I need to split the data in a cross-validation structured sequentially, such as:
fold-1 with observations with index from 1 to 10, fold-2 with observations with index from 11 to 20 and so on...
Does any of the methods in trainControl()
from caret
doing it sequentially? I suppose the "cv" method split the data in this way, but nothing very clear in the caret's documentation to guarantee that.
You can provide the folds, using indexOut=
argument. check out the help page. Below I use iris as an example, i cannot run it sequentially because the data is ordered by Species, so i randomised it first:
library(caret)
dat = iris[sample(nrow(iris)),]
I create the folds, below is based on a 10 fold cross validation, so each fold takes in 1/10 of the total number of rows:
idx = (1:nrow(dat) - 1) %/% (nrow(dat) / 10)
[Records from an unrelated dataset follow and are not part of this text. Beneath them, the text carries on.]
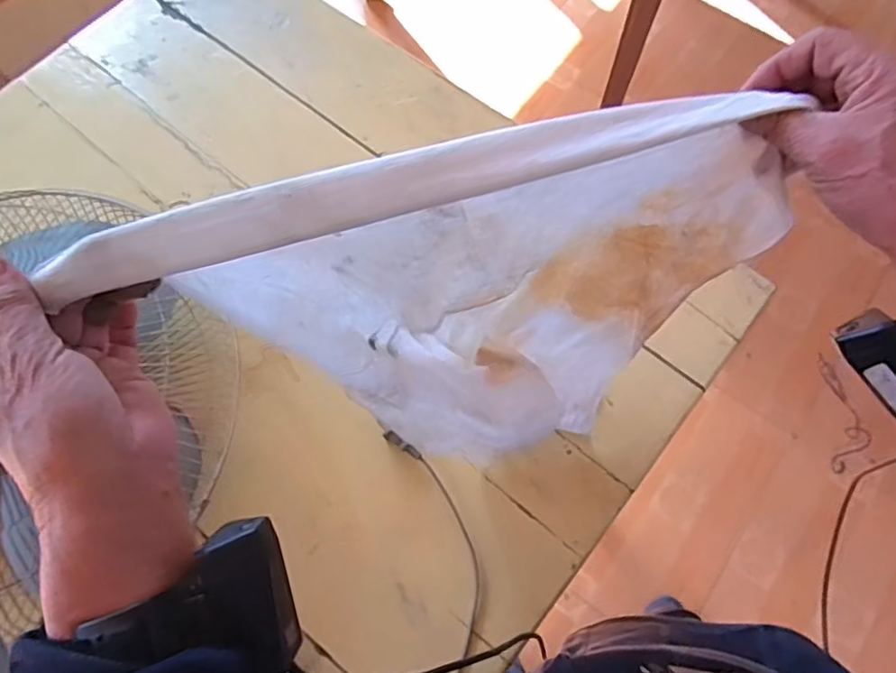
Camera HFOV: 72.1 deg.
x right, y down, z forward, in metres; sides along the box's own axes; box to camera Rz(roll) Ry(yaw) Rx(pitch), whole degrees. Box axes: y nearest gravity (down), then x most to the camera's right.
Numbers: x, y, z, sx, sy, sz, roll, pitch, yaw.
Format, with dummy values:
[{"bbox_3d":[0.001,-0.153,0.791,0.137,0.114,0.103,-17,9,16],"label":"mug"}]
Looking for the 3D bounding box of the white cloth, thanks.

Folds = split(1:nrow(dat),idx)
We can look at the assignment of the indices:
Folds[[1]]
[1] 1 2 3 4 5 6 7 8 9 10 11 12 13 14 15
Folds[[2]]
[1] 16 17 18 19 20 21 22 23 24 25 26 27 28 29 30
Then run train()
with this:
model = train(Species ~.,method="rf",data=dat,
trControl=trainControl(method="cv",indexOut=Folds))
model
Random Forest
150 samples
4 predictor
3 classes: 'setosa', 'versicolor', 'virginica'
No pre-processing
Resampling: Cross-Validated (10 fold)
Summary of sample sizes: 135, 135, 135, 135, 135, 135, ...
Resampling results across tuning parameters:
mtry Accuracy Kappa
2 1.0000000 1.0000000
3 1.0000000 1.0000000
4 0.9933333 0.9895833
Accuracy was used to select the optimal model using the largest value.
The final value used for the model was mtry = 2.